» Given exercise a: Quote the records below word for word, from their first line through the line containing "genus: Mapania", with both of those lines included.

━━ Passage shown

3rd Caliph of Sokoto
- Reign: 26 October 1837 - 23 November 1842
- Predecessor: Muhammed Bello
- Successor: Aliyu Babba
- Born: Abu Bakr b. Uthman b. Muhammad Fodio 1782
- Died: 23 November 1842 Katuru, Zamfara
- Burial: November 1842 Katuru, Zamfara
- Issue: at least 10, including Ahmadu Atiku; Abdur Rahman Atiku; Umaru Nagwamatse; Muhammad Sambo Nabakura; Hasan, Sarkin Zamfara; Isa;
- Father: Usman dan Fodio

= Abu Bakr Atiku =

Abu Bakr Atiku (أبو بكر أتيكو; 1782–1842) was the third Sultan of the Sokoto Caliphate, reigning from October 1837 until November 1842.

==Early years==
Abu Bakr Atiku dan Shehu was born to the second wife of Usman dan Fodio in 1782. He was involved, as were all his siblings, in studies directed by his father in Degel until the family and some followers were exiled in 1804. Like his brother Muhammed Bello and his sister Nana Asma’u, he dedicated significant part of his early years to study and wrote poetry, history, and on Islamic studies. Many of his works of history and poetry survive and are considered key texts of the era.

In 1815, when Usman dan Fodio died, he briefly contested his brother Muhammed Bello for control of the Sokoto Caliphate. The bloodless succession struggle ended with Bello the Sultan of the Caliphate and Atiku imprisoned for one year. When he was released, he became an adviser to Mohammed Bello for the remainder of Bello's life.

━━━━
━━ Extracted records

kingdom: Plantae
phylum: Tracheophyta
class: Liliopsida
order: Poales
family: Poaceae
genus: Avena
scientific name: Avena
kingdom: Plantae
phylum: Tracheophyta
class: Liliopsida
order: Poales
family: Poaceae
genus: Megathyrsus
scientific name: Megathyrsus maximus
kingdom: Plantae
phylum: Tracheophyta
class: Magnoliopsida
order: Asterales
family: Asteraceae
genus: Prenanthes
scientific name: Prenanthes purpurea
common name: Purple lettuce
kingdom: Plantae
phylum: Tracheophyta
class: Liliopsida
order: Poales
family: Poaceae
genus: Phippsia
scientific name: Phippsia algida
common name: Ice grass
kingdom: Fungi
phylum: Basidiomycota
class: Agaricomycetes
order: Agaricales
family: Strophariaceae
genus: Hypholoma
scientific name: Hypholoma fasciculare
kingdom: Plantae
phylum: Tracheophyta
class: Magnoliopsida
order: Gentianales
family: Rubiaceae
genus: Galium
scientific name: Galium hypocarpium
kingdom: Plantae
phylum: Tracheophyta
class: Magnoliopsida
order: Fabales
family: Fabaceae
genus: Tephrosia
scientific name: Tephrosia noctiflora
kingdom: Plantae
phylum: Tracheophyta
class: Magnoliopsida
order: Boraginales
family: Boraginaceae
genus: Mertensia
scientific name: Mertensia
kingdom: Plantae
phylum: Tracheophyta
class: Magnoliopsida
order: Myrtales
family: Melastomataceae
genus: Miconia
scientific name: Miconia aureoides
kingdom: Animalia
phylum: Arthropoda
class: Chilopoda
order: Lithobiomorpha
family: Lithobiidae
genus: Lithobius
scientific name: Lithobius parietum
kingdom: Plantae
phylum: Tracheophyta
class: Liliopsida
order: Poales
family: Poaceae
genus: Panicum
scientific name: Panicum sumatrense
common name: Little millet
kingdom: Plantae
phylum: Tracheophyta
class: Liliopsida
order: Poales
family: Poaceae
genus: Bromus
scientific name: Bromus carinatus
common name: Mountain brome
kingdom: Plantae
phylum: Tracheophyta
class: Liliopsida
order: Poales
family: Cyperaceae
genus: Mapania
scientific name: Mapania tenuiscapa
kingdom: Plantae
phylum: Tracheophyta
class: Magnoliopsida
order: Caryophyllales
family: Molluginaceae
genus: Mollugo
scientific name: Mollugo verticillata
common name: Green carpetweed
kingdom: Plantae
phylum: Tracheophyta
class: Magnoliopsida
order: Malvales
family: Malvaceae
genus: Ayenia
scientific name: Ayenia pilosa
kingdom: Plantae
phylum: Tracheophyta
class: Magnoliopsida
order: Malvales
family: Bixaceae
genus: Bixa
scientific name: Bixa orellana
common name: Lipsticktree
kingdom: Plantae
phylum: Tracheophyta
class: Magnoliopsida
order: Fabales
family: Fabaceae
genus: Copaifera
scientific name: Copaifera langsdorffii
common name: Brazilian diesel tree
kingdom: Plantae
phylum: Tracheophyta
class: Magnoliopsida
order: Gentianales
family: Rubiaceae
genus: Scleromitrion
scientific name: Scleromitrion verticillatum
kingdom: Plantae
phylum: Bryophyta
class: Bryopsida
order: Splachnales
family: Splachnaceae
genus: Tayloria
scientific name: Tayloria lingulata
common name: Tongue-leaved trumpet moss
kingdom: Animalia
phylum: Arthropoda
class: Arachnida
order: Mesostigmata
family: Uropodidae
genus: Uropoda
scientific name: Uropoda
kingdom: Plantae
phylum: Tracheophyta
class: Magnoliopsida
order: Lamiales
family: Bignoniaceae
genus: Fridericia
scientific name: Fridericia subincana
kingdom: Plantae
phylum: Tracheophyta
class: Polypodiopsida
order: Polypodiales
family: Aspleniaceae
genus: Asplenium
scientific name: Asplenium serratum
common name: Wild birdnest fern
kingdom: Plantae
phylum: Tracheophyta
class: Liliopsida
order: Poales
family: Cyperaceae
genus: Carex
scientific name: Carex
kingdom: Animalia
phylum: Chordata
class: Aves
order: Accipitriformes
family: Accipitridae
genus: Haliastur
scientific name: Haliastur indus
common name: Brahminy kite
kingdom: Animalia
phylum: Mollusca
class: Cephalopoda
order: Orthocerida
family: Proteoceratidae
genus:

━━━━

» Given exercise b: Print the article on Abu Bakr Atiku verbatim between "Abu Bakr Atiku (أبو" and "of the era.", inclusive.

» Expected answer a:
kingdom: Plantae
phylum: Tracheophyta
class: Liliopsida
order: Poales
family: Poaceae
genus: Avena
scientific name: Avena
kingdom: Plantae
phylum: Tracheophyta
class: Liliopsida
order: Poales
family: Poaceae
genus: Megathyrsus
scientific name: Megathyrsus maximus
kingdom: Plantae
phylum: Tracheophyta
class: Magnoliopsida
order: Asterales
family: Asteraceae
genus: Prenanthes
scientific name: Prenanthes purpurea
common name: Purple lettuce
kingdom: Plantae
phylum: Tracheophyta
class: Liliopsida
order: Poales
family: Poaceae
genus: Phippsia
scientific name: Phippsia algida
common name: Ice grass
kingdom: Fungi
phylum: Basidiomycota
class: Agaricomycetes
order: Agaricales
family: Strophariaceae
genus: Hypholoma
scientific name: Hypholoma fasciculare
kingdom: Plantae
phylum: Tracheophyta
class: Magnoliopsida
order: Gentianales
family: Rubiaceae
genus: Galium
scientific name: Galium hypocarpium
kingdom: Plantae
phylum: Tracheophyta
class: Magnoliopsida
order: Fabales
family: Fabaceae
genus: Tephrosia
scientific name: Tephrosia noctiflora
kingdom: Plantae
phylum: Tracheophyta
class: Magnoliopsida
order: Boraginales
family: Boraginaceae
genus: Mertensia
scientific name: Mertensia
kingdom: Plantae
phylum: Tracheophyta
class: Magnoliopsida
order: Myrtales
family: Melastomataceae
genus: Miconia
scientific name: Miconia aureoides
kingdom: Animalia
phylum: Arthropoda
class: Chilopoda
order: Lithobiomorpha
family: Lithobiidae
genus: Lithobius
scientific name: Lithobius parietum
kingdom: Plantae
phylum: Tracheophyta
class: Liliopsida
order: Poales
family: Poaceae
genus: Panicum
scientific name: Panicum sumatrense
common name: Little millet
kingdom: Plantae
phylum: Tracheophyta
class: Liliopsida
order: Poales
family: Poaceae
genus: Bromus
scientific name: Bromus carinatus
common name: Mountain brome
kingdom: Plantae
phylum: Tracheophyta
class: Liliopsida
order: Poales
family: Cyperaceae
genus: Mapania

» Expected answer b:
Abu Bakr Atiku (أبو بكر أتيكو; 1782–1842) was the third Sultan of the Sokoto Caliphate, reigning from October 1837 until November 1842.

==Early years==
Abu Bakr Atiku dan Shehu was born to the second wife of Usman dan Fodio in 1782. He was involved, as were all his siblings, in studies directed by his father in Degel until the family and some followers were exiled in 1804. Like his brother Muhammed Bello and his sister Nana Asma’u, he dedicated significant part of his early years to study and wrote poetry, history, and on Islamic studies. Many of his works of history and poetry survive and are considered key texts of the era.